§ SUPPLIED RECORDS:

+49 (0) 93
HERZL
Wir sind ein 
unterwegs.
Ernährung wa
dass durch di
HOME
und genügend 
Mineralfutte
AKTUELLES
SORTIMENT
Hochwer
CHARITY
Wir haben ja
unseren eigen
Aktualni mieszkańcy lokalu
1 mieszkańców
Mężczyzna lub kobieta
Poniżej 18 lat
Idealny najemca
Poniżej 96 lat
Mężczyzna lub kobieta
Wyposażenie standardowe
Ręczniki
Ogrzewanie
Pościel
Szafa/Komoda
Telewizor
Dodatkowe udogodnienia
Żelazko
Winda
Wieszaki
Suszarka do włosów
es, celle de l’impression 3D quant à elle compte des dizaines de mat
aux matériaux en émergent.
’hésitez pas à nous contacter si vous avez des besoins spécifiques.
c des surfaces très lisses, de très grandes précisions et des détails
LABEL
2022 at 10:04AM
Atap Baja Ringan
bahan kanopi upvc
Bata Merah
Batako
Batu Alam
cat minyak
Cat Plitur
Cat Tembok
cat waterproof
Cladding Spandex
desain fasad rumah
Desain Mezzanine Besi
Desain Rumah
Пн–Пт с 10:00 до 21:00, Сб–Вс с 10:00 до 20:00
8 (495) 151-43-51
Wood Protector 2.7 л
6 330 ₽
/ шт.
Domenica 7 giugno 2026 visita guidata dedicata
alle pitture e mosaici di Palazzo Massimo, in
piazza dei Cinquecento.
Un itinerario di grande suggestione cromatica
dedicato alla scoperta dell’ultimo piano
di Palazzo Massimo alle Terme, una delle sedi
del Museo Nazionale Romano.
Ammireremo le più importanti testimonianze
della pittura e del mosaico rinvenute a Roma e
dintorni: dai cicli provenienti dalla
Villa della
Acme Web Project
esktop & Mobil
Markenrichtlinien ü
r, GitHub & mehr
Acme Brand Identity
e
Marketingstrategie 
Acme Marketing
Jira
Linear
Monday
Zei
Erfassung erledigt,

§ WHAT YOU WILL DO: Your task is to print all of the records exactly.

§ WRITTEN ANSWER:
+49 (0) 93
HERZL
Wir sind ein 
unterwegs.
Ernährung wa
dass durch di
HOME
und genügend 
Mineralfutte
AKTUELLES
SORTIMENT
Hochwer
CHARITY
Wir haben ja
unseren eigen
Aktualni mieszkańcy lokalu
1 mieszkańców
Mężczyzna lub kobieta
Poniżej 18 lat
Idealny najemca
Poniżej 96 lat
Mężczyzna lub kobieta
Wyposażenie standardowe
Ręczniki
Ogrzewanie
Pościel
Szafa/Komoda
Telewizor
Dodatkowe udogodnienia
Żelazko
Winda
Wieszaki
Suszarka do włosów
es, celle de l’impression 3D quant à elle compte des dizaines de mat
aux matériaux en émergent.
’hésitez pas à nous contacter si vous avez des besoins spécifiques.
c des surfaces très lisses, de très grandes précisions et des détails
LABEL
2022 at 10:04AM
Atap Baja Ringan
bahan kanopi upvc
Bata Merah
Batako
Batu Alam
cat minyak
Cat Plitur
Cat Tembok
cat waterproof
Cladding Spandex
desain fasad rumah
Desain Mezzanine Besi
Desain Rumah
Пн–Пт с 10:00 до 21:00, Сб–Вс с 10:00 до 20:00
8 (495) 151-43-51
Wood Protector 2.7 л
6 330 ₽
/ шт.
Domenica 7 giugno 2026 visita guidata dedicata
alle pitture e mosaici di Palazzo Massimo, in
piazza dei Cinquecento.
Un itinerario di grande suggestione cromatica
dedicato alla scoperta dell’ultimo piano
di Palazzo Massimo alle Terme, una delle sedi
del Museo Nazionale Romano.
Ammireremo le più importanti testimonianze
della pittura e del mosaico rinvenute a Roma e
dintorni: dai cicli provenienti dalla
Villa della
Acme Web Project
esktop & Mobil
Markenrichtlinien ü
r, GitHub & mehr
Acme Brand Identity
e
Marketingstrategie 
Acme Marketing
Jira
Linear
Monday
Zei
Erfassung erledigt,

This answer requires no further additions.